I have this Samsung Vitality phone which I picked up from a Best Buy sale last year for $50. Better yet, it came with a Bluetooth speaker that I didn’t need and I managed to net $28 by selling that on eBay. I love the thing, it’s not a high-powered device, but it works for web browsing and email. There is just one problem, it only has 137 MB of internal storage. And when I got it, most of that was already used.

I was visiting my friend Linus this week and he told me I could expand that by adding some of the SD card memory. We tried it but couldn’t get it to work. But I gave it another go today and figured out how to use ClockworkMod along with INT2EXT4+ to do the deed. Now, as you can see, I have twice as much free internal storage as the phone is supposed to ship with.

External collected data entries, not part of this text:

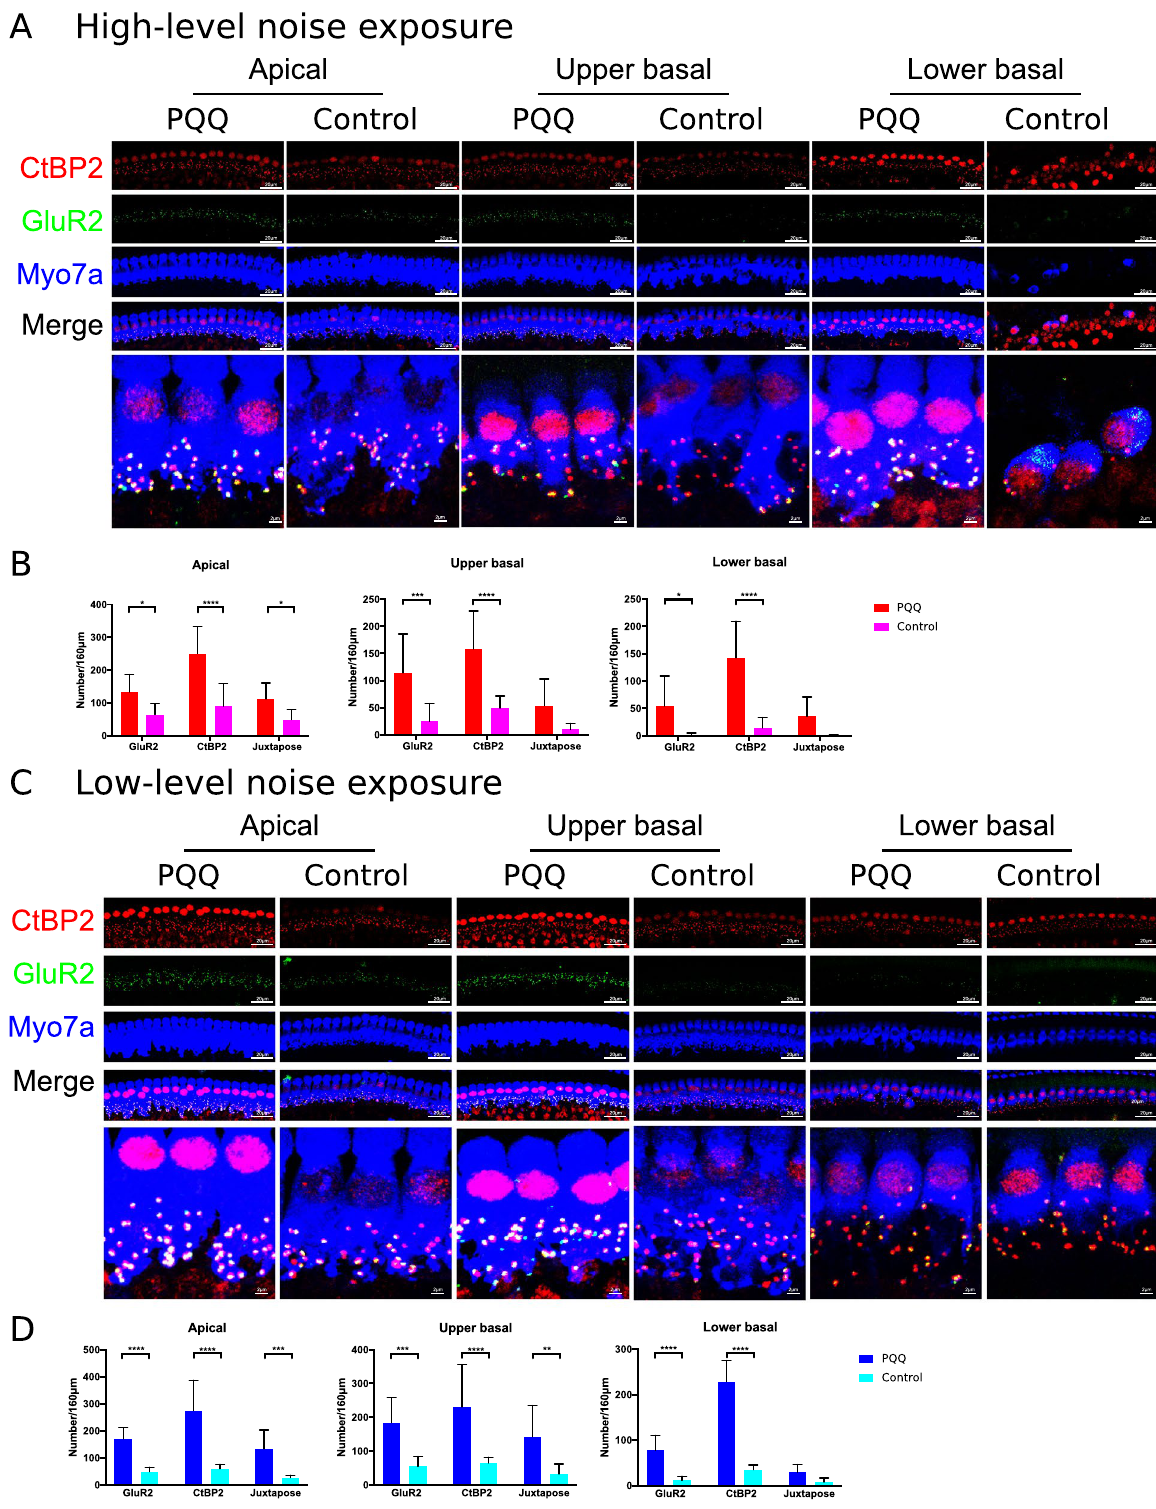
Figure 3. The evaluation of ribbon synapses in the noise-induced hearing loss model (A) Confocal images of the ribbon synapses of IHCs of the cochlea in NIHL after exposure to high-level noise. The pre-synaptic marker (CtBP2, red), the post-synaptic marker (GluR2, green) and the hair cell marker (Myo7A, blue) are immunolabeled. Bar, 20 µm, 2 µm in the magnified box. (B) The number of ribbon synapses of the IHCs per 160 µm of sensory epithelium. Juxtapose is the number of juxtaposed pre-synaptic marker (CtBP2) and post-synaptic marker (GluR2). (C,D) The confocal images of ribbon synapses and the numbers of the ribbon synapses respectively after exposure to low-level noise. * p < 0.05, ** p < 0.01, *** p < 0.001, **** p < 0.0001. (n = 5 per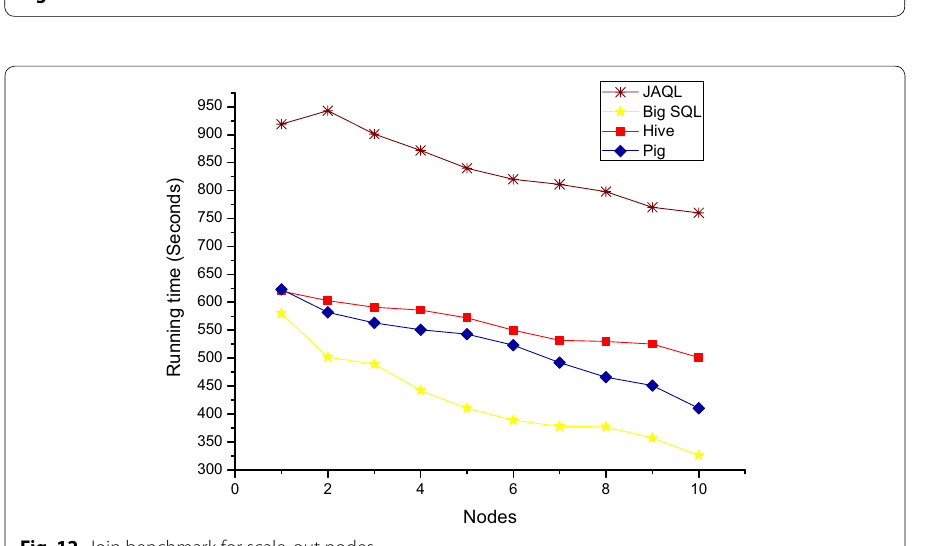
Fig. 12 Join benchmark for scale‑out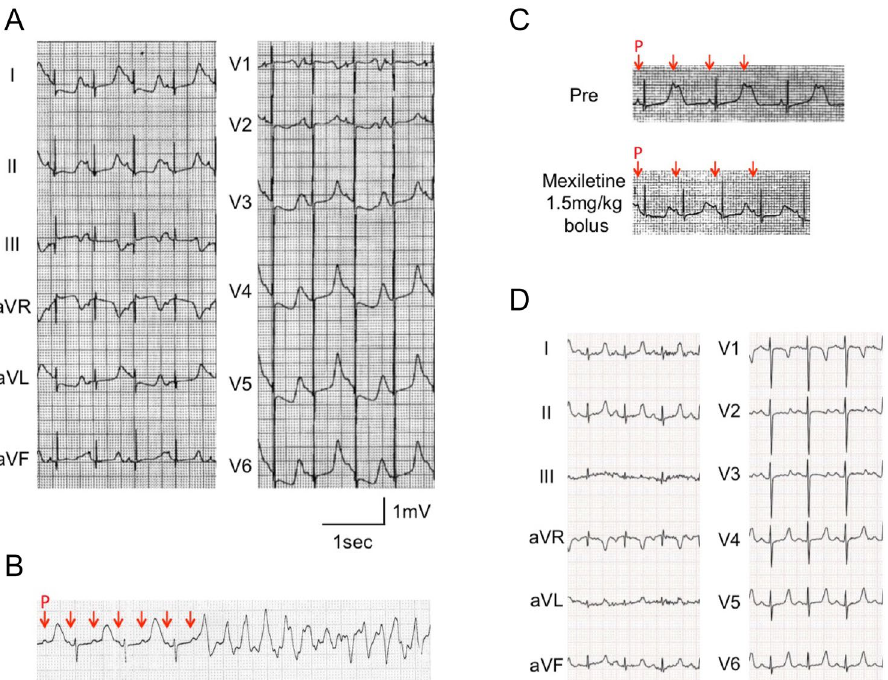
Figure 1. Electrocardiograms (ECG) of a 2-month-old female infant with Timothy syndrome, showing ( A ) T-wave alternans, ( B ) 2:1 atrio-ventricular block and torsades de pointes, ( C ) before and after the intravenous mexiletine, and ( D ) after oral administration of mexiletine and propranolol. Red arrows in ( B ) and ( C ) indicate P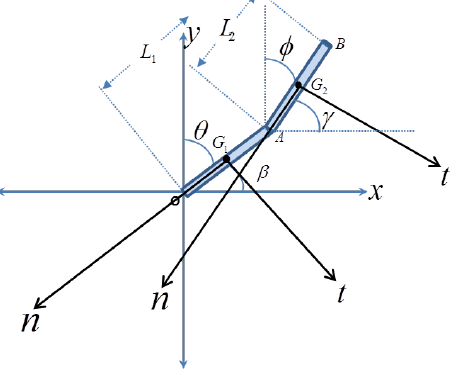
Figure 1. Two DOF model with points A, G2 and B representing the hip, chest and head positions,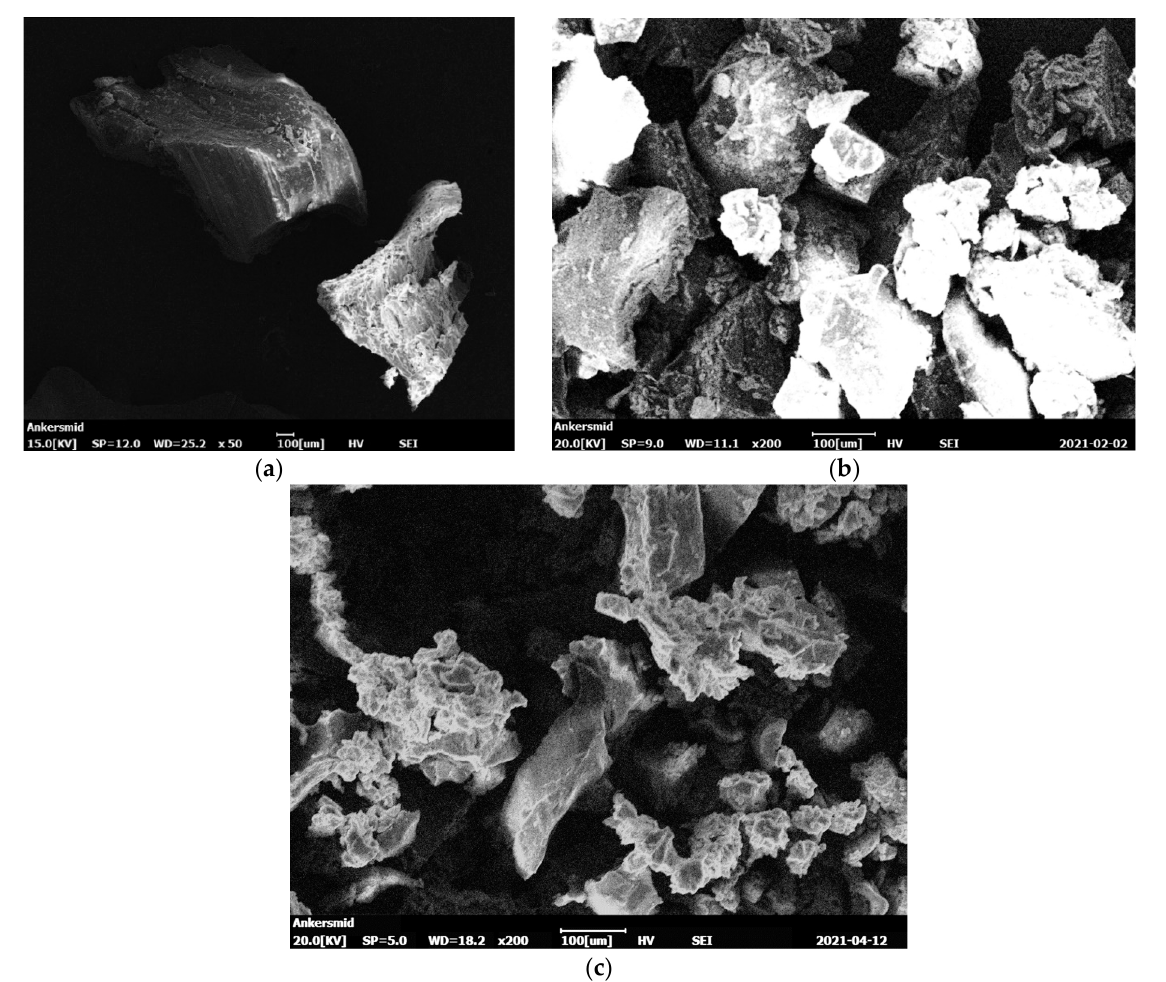
Figure 1. SEM images of the CR particles at 100 µm scale: ( a ) mechanical, ( b ) cryogenic and ( c ) waterjet.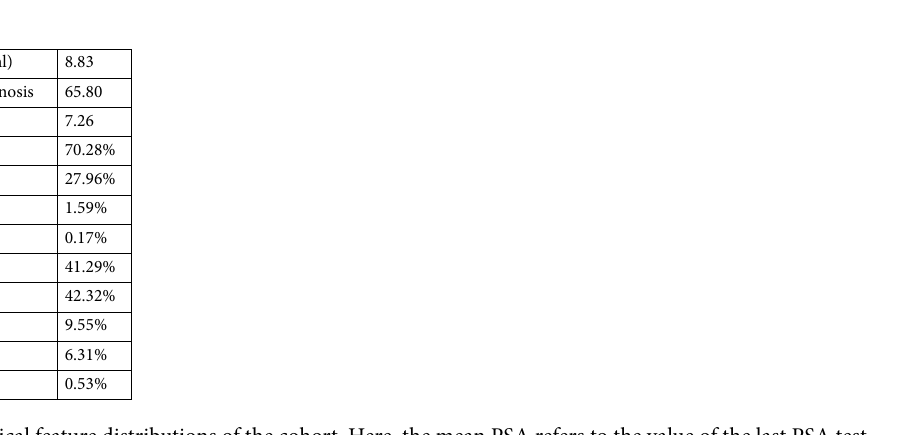
Table 1. Clinical feature distributions of the cohort. Here, the mean PSA refers to the value of the last PSA test prior to diagnosis. PSA counts is the number of PSA tests up to 10 years before diagnosis. The Gleason score is the sum of primary and secondary scores.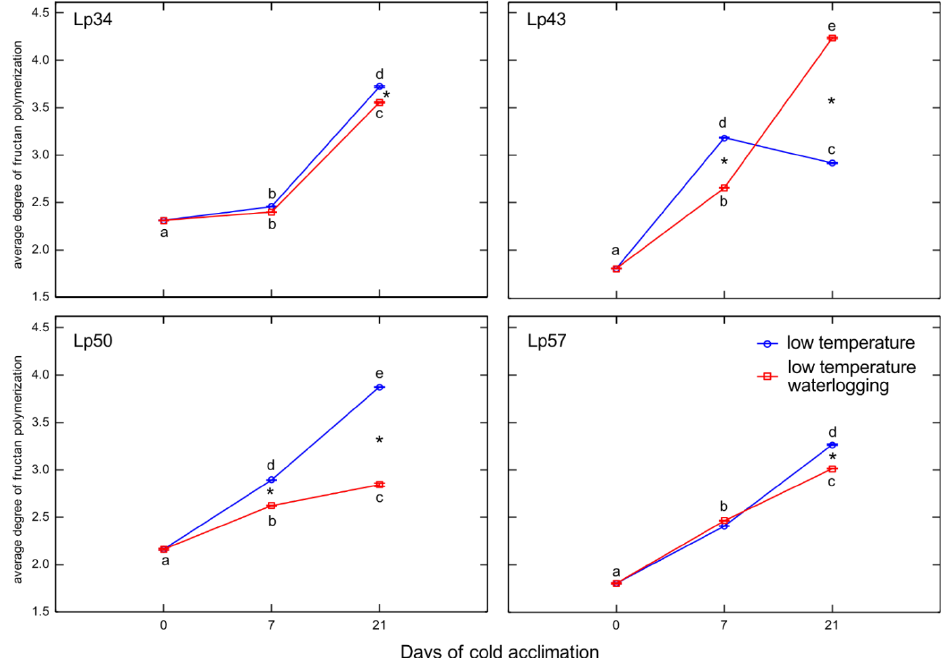
Figure 9. Average degree of polymerization of total fructans of cold-acclimated Lolium perenne genotypes. Four genotypes (Lp34, Lp43, Lp50, and Lp57) were tested. The results are means ( n = 4), error bars indicate the standard error. Asterisks indicate means that differ significantly between waterlogged and control plants according to one-way ANOVA ( p < 0.05). Different lower-case letters indicate means that are statistically different according to Duncan’s multiple range test ( p < 0.05).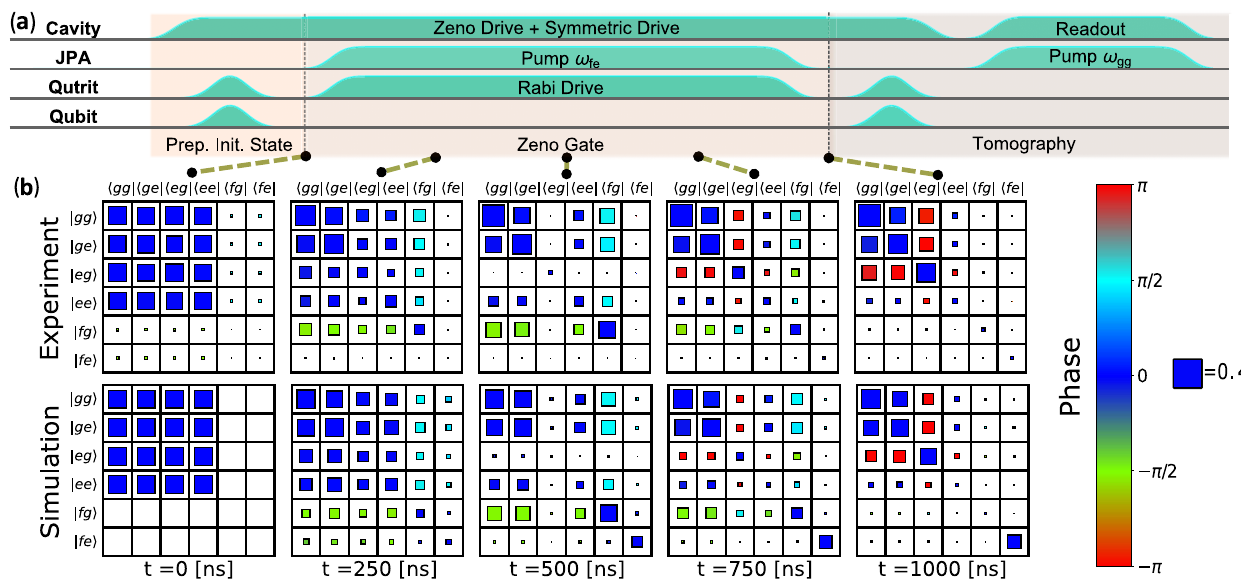
Fig. 3 Zeno gate time evolution. a Pulse sequence for the Zeno dynamics. b The qutrit-qubit density matrix at different times with ε /2 π = 2 MHz, starting with an initial þþj i state, where þj i ¼ g j i þ e j ið Þ = square stands for an amplitude of 0.4, and the color of the fi lling represents the phase according to the color bar. Experimental results (top row), numerical simulation (bottom row).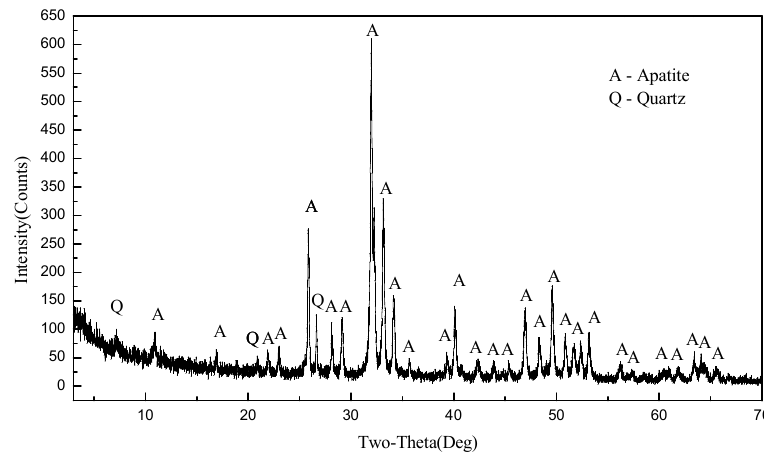
Figure 1. X-ray diffraction (XRD) pattern of the apatite sample.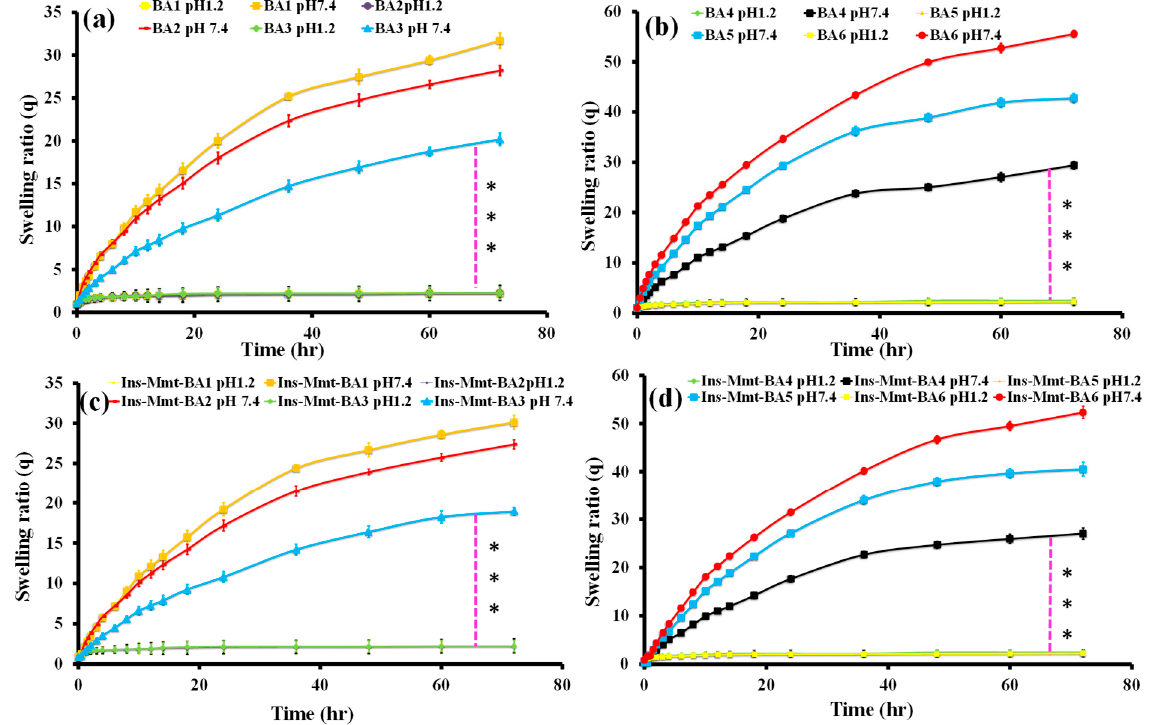
Figure 2. Swelling ratio ( q ) of all hydrogel (BA1-BA6) formulations ( a , b ) and all hydrogel NC (Ins- Mmt-BA1 to Ins-Mmt-BA6) formulations ( c , d ) at pH 1.2 and pH 7.4. (values are significantly different *** ( p < 0.001))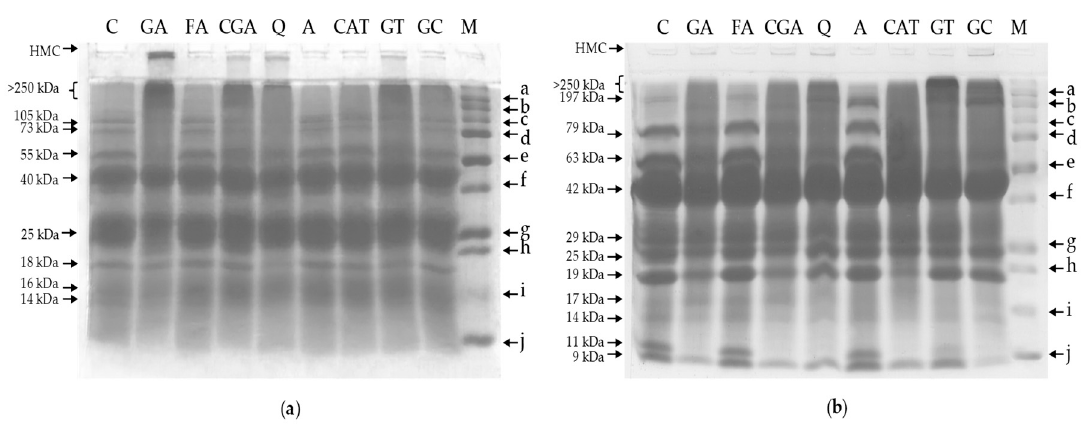
Figure 5. The effect of phenolic compounds on the SDS-PAGE profile of: ( a ) albumins; ( b ) globulins. C–control sample, GA, FA, CGA, Q, A, CAT, GT, GC–protein samples after incubation with gallic acid, ferulic acid, chlorogenic acid, quercetin, apigenin, catechin, green tea, and green coffee extracts, respectively; M–molecular weight markers: a (250 kDa), b (150 kDa), c (100 kDa), d (75 kDa), e (50 kDa), f (37 kDa), g (25 kDa), h (20 kDa), i (15 kDa), j (10 kDa); HMC (high molecular complex).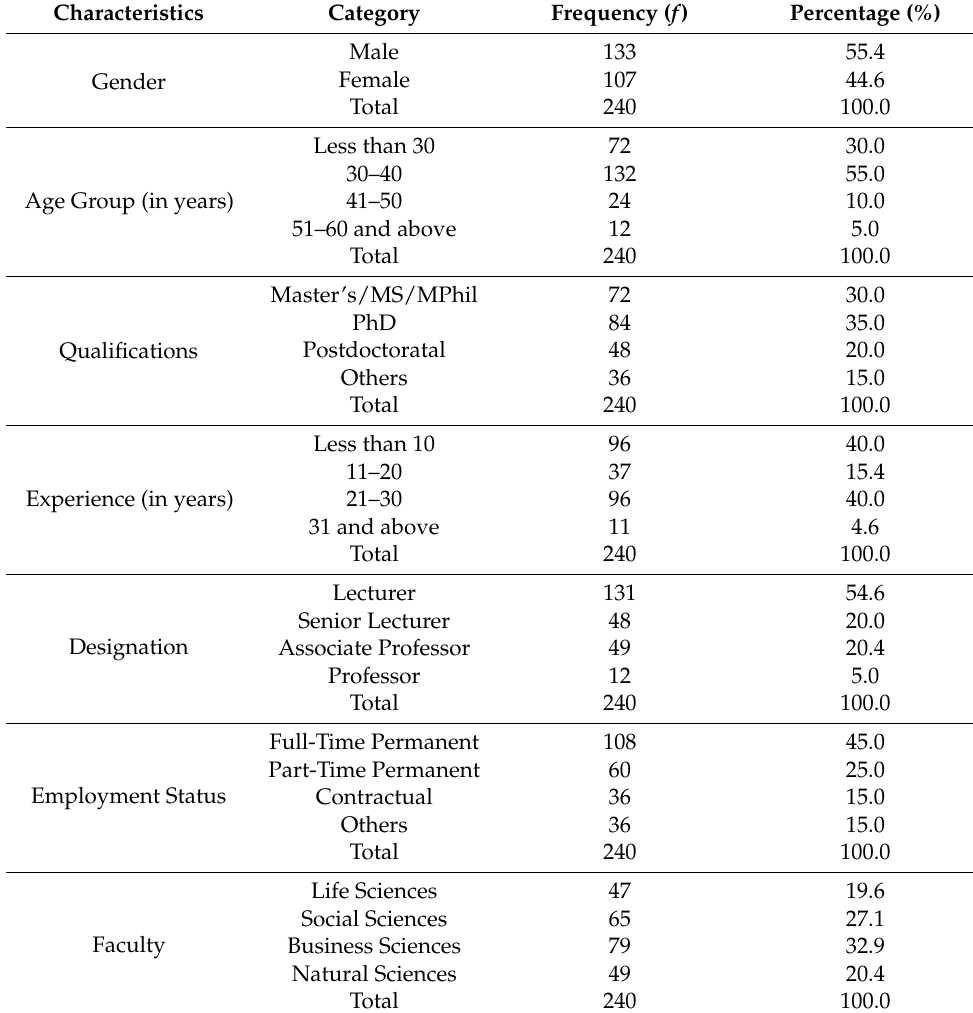
Table 1. Participants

This should be possible with any Android device. Join me after the break and I’ll tell you how to make it happen for your phone.

Prerequisites:

  • Back up your phone and prepare yourself to start from scratch. This process WILL format your SD card, and if you’re going to be doing that, why not reinstall your ROM and start fresh?
  • Your phone needs to be rooted and running ClockworkMod (CWM). This isn’t necessarily the only way it can be done, but it’s how I did it.

For those with Samsung Vitality phones follow this guide for installing CWM and a custom ROM.

Partition the SD card:

  • Reboot into the CWM recovery mod. With the ROM I have you can choose recovery from the menu that pops up when you hold down the power button for 1 second while at the home screen.
  • My phone uses the volume up and down to navigate, the home button for ‘OK’ and the power button for ‘Back’ when at the CWM menu.
  • Choose ‘Advanced’ from the main menu then select ‘Partition SD Card’
  • Select ‘512M’ for Ext size and ‘0M’ for swap size. You will have to wait for several minutes for this to complete. Half a gig may not seem like enough, but that’s actually enough a lot of apps, and you need 100MB of free internal storage for every 500MB of the SD card rolled into it; for my phone this is basically the largest option that will work.
  • When this is done your SD card will have been completely formatted (you already made a backup, right?). It now contains two partitions, but we need to do some work to set them up. First, choose ‘Reboot Recovery’ and then when the menu pops up again hit ‘reboot system now’.

Adding the new partition to the internal memory

All we’ve really done so far is to repartition the SD card. Now we need the phone to make use of that. I used the INT2EXT4+ script.

  • Download the INT2EXT4+ script. You’ll find a link to the download in this XDA guide thread. It would be a great idea to read that guide while you’re there.
  • Put the .zip file on your SD card. Since my phone rebooted into Android I just used a USB cable to do this.
  • Reboot into recovery again.
  • IMPORTANT: for my phone I needed to mount the /system folder before this would work. Go to ‘mounts and storage’, chose ‘mount /system’ and then go back to the main menu
  • Now go to ‘install zip from sdcard’. Select ‘choose zip from sdcard’. Choose the file you put on the card which should be called something like ‘CronMod-INT2EXT4+_signed.zip’. Then choose the menu item that confirms installing this zip file.
  • Reboot from the menu as we did in the partitioning step (you will probably need to do this twice).